They’re Not Gonna Take It! Clive Palmer Must Pay $1.2 Million Over Twisted Sister Copyright Claim

They’re Not Gonna Take It! Clive Palmer Must Pay $1.2 Million Over Twisted Sister Copyright Claim
B&T Magazine
Edited by B&T Magazine



Ex-politician Clive Palmer has been ordered to pay band Twisted Sister $1.5 million over his use of their anthem We’re Not Gonna Take It in a campaign video.

Universal Music sued Palmer (pictured above in a campaign poster) after he rewrote lyrics to the song in advertising for the United Australia Party back in 2019.

Back in October, Palmer was accused of giving false evidence to the court over the song. He claimed to have written the lyrics in 2018 while he was “deep in contemplation”, and also said the lyrics were inspired by Network, a 1976 film.

In the film, there is the line “I’m not going to take this anymore.”

The court also heard that Palmer’s team had ended negotiations over a license to use We’re Not Gonna Take It in a campaign video due to issues over the cost.

Dee Snider, Twisted Sister’s frontman, told the court in October that Palmer’s use of the song “was not good for [his] heavy metal image.”

Where the original song’s chorus says, “we’re not gonna take it, no we’re not gonna take it”, the United Australia Party’s chorus sings, “Australia’s not gonna cop it, no Australia’s not gonna cop it.”

On Friday, Federal Court Justice Anna Katzmann ruled that Palmer did in fact infringe on copyright to the song. She did not accept the argument that he had used the melody of hymn O Come, All Ye Faithful, and written his own lyrics to the song.
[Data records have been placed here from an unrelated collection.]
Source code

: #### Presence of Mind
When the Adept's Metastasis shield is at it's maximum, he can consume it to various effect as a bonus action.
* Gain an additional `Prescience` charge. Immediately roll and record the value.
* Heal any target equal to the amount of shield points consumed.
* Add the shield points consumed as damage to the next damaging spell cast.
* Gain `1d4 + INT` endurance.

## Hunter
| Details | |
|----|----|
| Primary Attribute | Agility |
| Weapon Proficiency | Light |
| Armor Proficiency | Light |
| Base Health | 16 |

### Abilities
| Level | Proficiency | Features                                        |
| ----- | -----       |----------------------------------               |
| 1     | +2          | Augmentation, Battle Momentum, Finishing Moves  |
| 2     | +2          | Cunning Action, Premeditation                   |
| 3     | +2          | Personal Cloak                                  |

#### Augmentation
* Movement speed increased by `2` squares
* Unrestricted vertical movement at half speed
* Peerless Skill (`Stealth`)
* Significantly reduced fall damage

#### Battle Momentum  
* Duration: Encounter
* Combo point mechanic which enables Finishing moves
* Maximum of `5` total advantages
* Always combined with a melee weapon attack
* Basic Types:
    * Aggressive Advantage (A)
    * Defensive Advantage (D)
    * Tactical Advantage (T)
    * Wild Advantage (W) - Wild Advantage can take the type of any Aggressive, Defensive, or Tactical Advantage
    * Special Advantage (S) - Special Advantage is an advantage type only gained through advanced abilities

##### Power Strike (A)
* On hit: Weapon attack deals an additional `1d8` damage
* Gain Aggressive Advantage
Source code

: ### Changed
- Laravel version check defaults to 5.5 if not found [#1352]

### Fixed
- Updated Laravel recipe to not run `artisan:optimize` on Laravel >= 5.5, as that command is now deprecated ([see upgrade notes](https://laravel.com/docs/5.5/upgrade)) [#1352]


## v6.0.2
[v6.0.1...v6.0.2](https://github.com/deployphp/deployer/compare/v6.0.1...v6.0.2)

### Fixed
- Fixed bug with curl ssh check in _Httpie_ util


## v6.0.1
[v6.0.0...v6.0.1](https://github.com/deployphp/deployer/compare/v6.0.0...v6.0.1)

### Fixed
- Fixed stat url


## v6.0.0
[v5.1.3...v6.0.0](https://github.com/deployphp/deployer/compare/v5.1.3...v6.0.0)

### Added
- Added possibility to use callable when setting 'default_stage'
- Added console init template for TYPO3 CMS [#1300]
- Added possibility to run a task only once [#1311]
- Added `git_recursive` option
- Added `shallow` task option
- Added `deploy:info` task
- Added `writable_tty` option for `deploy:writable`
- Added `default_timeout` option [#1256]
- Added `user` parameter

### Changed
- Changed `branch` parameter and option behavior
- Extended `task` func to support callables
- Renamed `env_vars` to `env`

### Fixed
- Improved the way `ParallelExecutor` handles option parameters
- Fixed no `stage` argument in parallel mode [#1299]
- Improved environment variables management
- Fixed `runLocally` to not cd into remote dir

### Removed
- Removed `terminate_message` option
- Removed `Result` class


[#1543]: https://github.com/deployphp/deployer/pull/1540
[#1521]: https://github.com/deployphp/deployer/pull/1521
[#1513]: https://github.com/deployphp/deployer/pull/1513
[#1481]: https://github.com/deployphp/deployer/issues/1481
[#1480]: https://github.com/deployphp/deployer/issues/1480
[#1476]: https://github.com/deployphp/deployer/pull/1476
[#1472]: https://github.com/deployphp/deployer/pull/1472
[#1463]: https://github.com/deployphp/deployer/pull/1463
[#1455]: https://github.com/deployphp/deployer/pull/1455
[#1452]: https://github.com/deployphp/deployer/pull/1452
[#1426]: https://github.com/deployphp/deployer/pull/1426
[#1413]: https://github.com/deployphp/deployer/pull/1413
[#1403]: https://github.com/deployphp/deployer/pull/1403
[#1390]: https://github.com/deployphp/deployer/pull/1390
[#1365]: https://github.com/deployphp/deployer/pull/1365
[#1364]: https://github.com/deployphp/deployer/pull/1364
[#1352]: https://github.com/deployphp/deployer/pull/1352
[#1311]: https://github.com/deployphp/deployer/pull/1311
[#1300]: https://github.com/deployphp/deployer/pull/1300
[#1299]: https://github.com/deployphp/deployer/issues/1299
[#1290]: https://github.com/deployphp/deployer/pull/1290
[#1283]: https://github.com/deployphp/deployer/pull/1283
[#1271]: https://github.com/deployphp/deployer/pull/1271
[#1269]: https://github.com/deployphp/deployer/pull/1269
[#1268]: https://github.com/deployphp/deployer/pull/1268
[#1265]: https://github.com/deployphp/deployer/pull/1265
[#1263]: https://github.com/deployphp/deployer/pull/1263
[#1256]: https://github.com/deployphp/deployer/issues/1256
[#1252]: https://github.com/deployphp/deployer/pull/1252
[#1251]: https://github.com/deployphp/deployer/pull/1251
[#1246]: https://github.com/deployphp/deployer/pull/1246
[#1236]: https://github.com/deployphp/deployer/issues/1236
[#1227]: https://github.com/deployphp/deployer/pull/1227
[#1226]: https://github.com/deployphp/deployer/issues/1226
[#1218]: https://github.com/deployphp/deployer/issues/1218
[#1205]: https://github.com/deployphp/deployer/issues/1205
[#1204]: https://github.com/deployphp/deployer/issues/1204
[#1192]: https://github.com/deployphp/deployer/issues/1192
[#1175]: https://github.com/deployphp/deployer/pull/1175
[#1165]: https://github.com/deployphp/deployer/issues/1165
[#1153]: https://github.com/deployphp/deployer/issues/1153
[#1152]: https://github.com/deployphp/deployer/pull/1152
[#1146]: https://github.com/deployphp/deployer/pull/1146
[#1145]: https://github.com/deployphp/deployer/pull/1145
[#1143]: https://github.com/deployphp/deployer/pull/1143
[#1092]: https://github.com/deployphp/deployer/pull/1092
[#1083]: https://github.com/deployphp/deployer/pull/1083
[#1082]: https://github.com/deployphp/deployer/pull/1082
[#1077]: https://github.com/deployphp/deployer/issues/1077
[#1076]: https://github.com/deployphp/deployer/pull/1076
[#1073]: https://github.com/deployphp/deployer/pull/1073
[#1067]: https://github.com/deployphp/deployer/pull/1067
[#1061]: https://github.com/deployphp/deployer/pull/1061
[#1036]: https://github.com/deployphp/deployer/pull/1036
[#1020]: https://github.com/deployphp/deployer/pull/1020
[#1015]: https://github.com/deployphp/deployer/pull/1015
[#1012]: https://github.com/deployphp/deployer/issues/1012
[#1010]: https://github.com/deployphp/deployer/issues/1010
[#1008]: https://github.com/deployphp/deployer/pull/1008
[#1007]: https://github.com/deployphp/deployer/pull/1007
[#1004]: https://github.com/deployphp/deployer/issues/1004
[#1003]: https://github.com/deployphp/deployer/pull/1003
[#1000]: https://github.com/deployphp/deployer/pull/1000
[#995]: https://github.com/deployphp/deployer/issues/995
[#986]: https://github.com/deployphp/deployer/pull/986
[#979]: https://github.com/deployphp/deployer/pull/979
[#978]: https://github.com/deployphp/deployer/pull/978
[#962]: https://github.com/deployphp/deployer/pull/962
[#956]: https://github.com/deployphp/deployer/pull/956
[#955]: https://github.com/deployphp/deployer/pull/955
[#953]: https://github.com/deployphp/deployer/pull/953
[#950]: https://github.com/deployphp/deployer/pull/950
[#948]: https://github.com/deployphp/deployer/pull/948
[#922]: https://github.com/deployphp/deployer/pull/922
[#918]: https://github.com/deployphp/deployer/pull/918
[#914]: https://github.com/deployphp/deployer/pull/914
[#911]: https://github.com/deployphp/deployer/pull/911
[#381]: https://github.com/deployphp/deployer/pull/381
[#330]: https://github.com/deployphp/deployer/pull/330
In an interview with Goldmine magazine, Snider said that a friend had pointed out that the song “had borrowed some of its melody from O Come, All Ye Faithful,” citing his years of performing in church choir.

According to court statements made by Palmer, copyright payments were deserved by “the poor monk who wrote the melody [to the hymn]”.

In her ruling, Justice Katzmann wrote that Palmer “was an unimpressive witness. In significant respects his evidence was inconsistent with the contemporaneous records and the evidence of both Mr Wright and Mr McDonald.”

“It is sufficient to observe at this point that he was an unreliable witness whose evidence was at times incredible.”

She also wrote that “there could be no doubt that Mr Palmer intended to, and did, derive a political benefit from the unauthorised use of the copyright works.”

Palmer must now pay $500,000 damages and $1 million damages due to the flagrancy of the infringement. He will also have to pay legal costs.

Snider has tweeted in celebration since the ruling.

Palmer recently had his proposal for a coal mine near the Great Barrier Reef turned down by the Queensland government. In October 2020, the Australian Financial Review named him the eighth richest Australian.